Type the records that follow again exactly as written, but drop the pictures.

**Records drawn from a dataset**
####
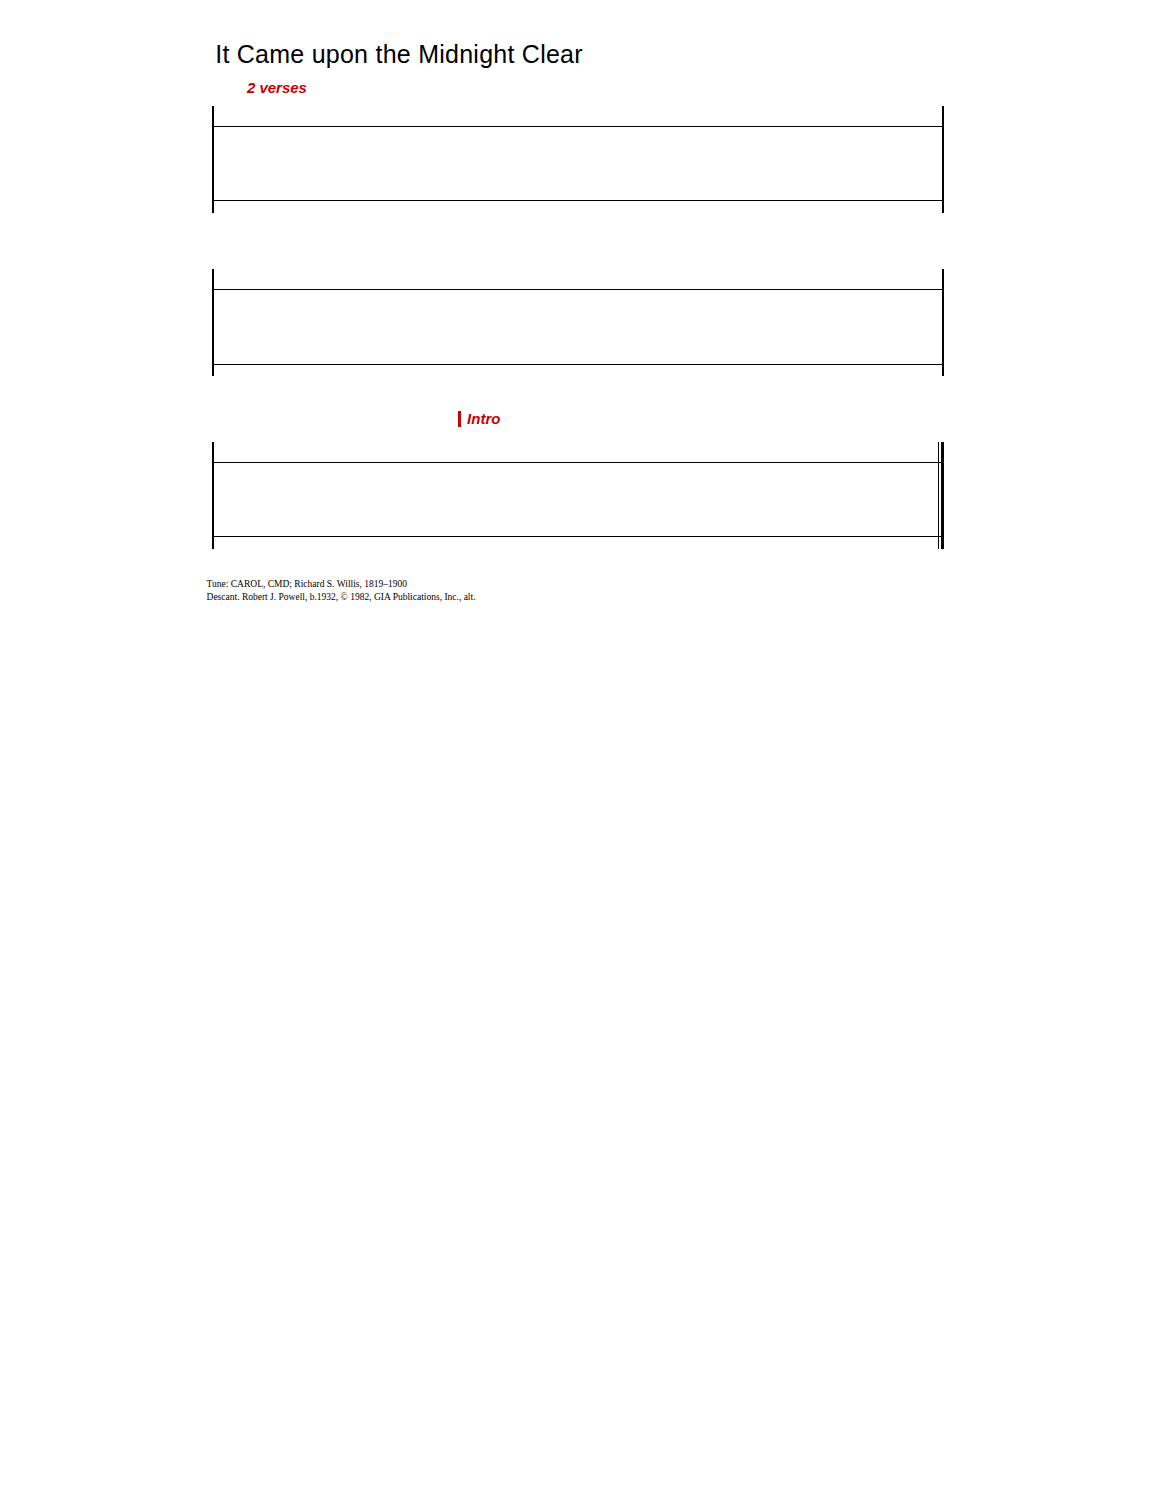It Came upon the Midnight Clear
2 verses
Intro
Tune: CAROL, CMD; Richard S. Willis, 1819–1900
Descant. Robert J. Powell, b.1932, © 1982, GIA Publications, Inc., alt.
####
**FINISHED TASK**
It Came upon the Midnight Clear
2 verses
Intro
Tune: CAROL, CMD; Richard S. Willis, 1819–1900
Descant. Robert J. Powell, b.1932, © 1982, GIA Publications, Inc., alt.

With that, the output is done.